François Ruffin avait reproché auparavant à Laurent Nunez, secrétaire d'Etat auprès du ministre de l'Intérieur, de ne pas avoir témoigné sa compassion à l'égard des manifestants blessés. Mais l'intervention du député-journaliste succédait à une première prise à partie. Son confrère insoumis élu dans le Nord, Ugo Bernalicis, avait en effet interpellé le gouvernement au sujet du préfet de police de Paris Didier Lallement.

"Vous assumez donc bien de maintenir ce préfet et par là-même de gouverner par la peur. Vous avez nommé Didier Lallement en parfaite connaissance de sa réputation, dont la presse se faisait l’écho. ‘Lallement, le nouveau préfet qui fait flipper les flics’ Celui que ses collègues de Bordeaux surnommaient ‘le fou furieux’. C’est donc à dessein que vous l’avez nommé, car il y a une adéquation entre votre doctrine du maintien de l’ordre et la réputation de ce préfet, entre l’éborgneur et le fou furieux. Ce week-end tout a été fait pour faire monter la tension et aboutir à un affrontement", a-t-il lancé. 
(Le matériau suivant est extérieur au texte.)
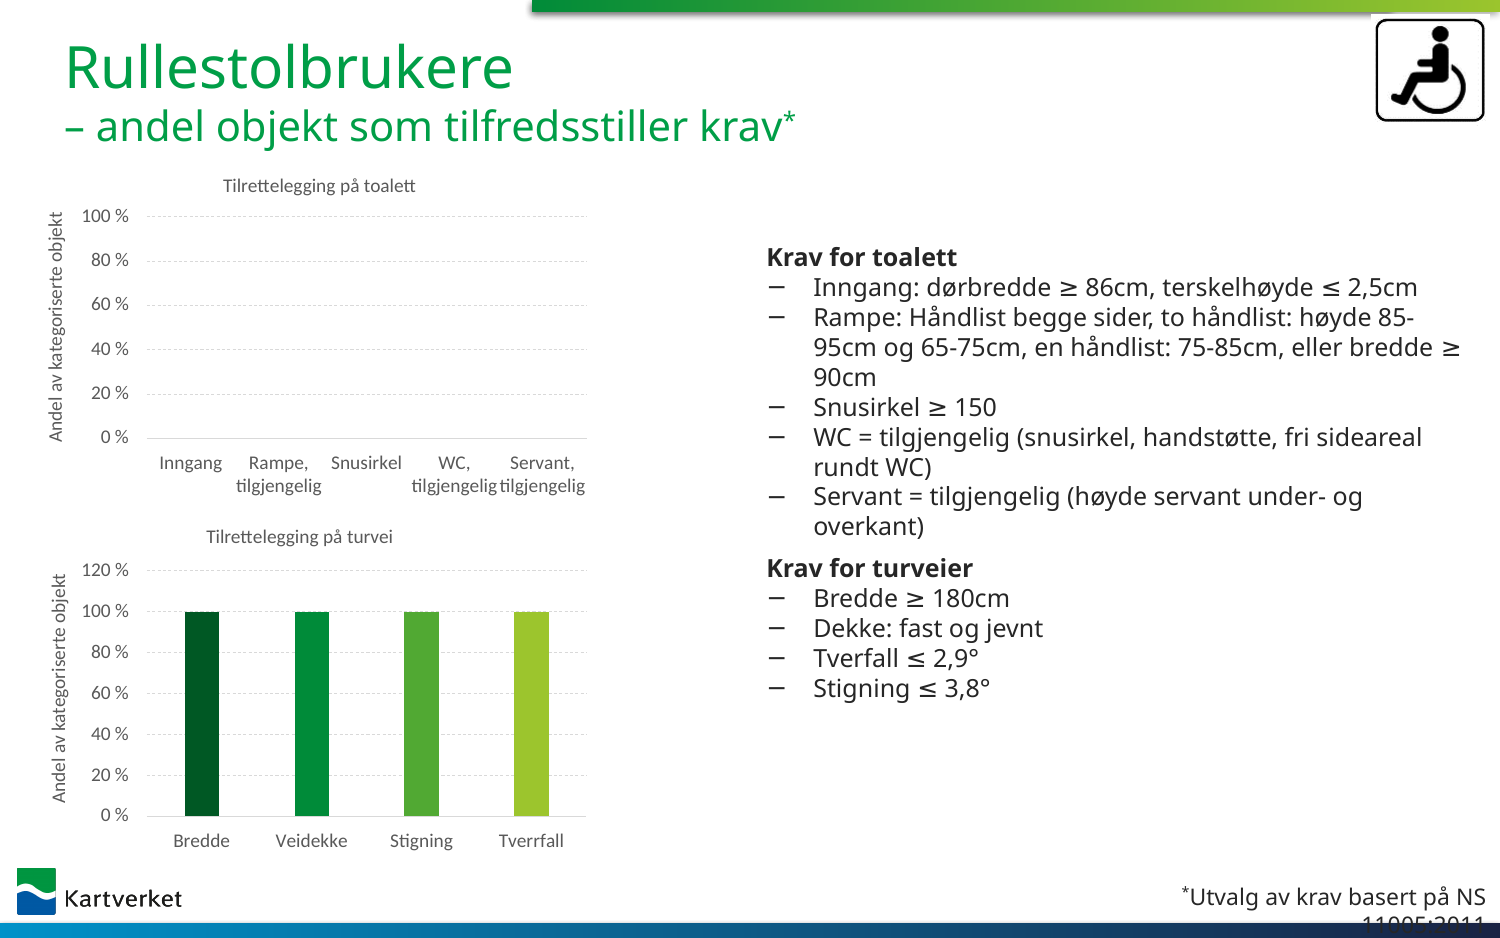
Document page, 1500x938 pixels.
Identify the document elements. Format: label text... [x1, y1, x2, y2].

text_box Krav for toalett Inngang: dørbredde ≥ 86cm, terskelhøyde ≤ 2,5cm Rampe: Håndlist begge sider, to håndlist: høyde 85-95cm og 65-75cm, en håndlist: 75-85cm, eller bredde ≥ 90cm Snusirkel ≥ 150 WC = tilgjengelig (snusirkel, handstøtte, fri sideareal rundt WC) Servant = tilgjengelig (høyde servant under- og overkant) [751, 234, 1483, 545]
picture [1371, 13, 1491, 127]
text_box Rullestolbrukere – andel objekt som tilfredsstiller krav* [49, 14, 1431, 158]
text_box Krav for turveier Bredde ≥ 180cm Dekke: fast og jevnt Tverfall ≤ 2,9° Stigning ≤ 3,8° [751, 545, 1483, 710]
picture [41, 166, 598, 505]
text_box *Utvalg av krav basert på NS 11005:2011 [1068, 873, 1500, 938]
picture [41, 520, 598, 859]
Faisant référence à l'échange entre le haut-fonctionnaire et une manifestante gilet jaune samedi, lors duquel le préfet avait décrété qu'il n'était pas du "même camp" que son interlocutrice, Ugo Bernalicis a conclu: "En choisissant le camp de la répression, le préfet Lallement a quitté le camp de la République. Vous devez le démettre de ses fonctions." Laurent Nunez lui a alors assuré que la "doctrine définie au niveau du gouvernement" ne visait nullement à "empêcher le libre exercice du droit de manifester". 

"On m'a hurlé dessus" 

Edouard Philippe, prenant la parole un peu plus tard, s'est montré plus offensif. "Mettre en cause nommément un fonctionnaire qui exerce sa mission au service de l'État et qui, dans cet hémicycle, ne peut pas répondre puisqu'il ne peut pas parler et qu'il ne peut pas s'y présenter, me semble ne pas exactement correspondre aux exigences que nous avons à poser d'une démocratie mûre", a d'abord dit le Premier ministre. "Tel ou tel parlementaire peut parfaitement critiquer l'action du gouvernement, mais si vous avez à mettre en cause l'action d'un fonctionnaire, alors adressez-vous au ministre de l'Intérieur ou au Premier ministre", a-t-il fait valoir. 

Ces déclarations n'ont visiblement pas apaisé les contradicteurs du gouvernement. Après que François Ruffin a été sanctionné, Ugo Bernalicis a protesté: "Lorsque j'ai parlé, on m'a hurlé dessus. Il y a eu un tel brouhaha que peu de gens ont pu entendre mes propos. Et pourtant, il n'y a eu que François Ruffin qui a été sanctionné. C'est inadmissible."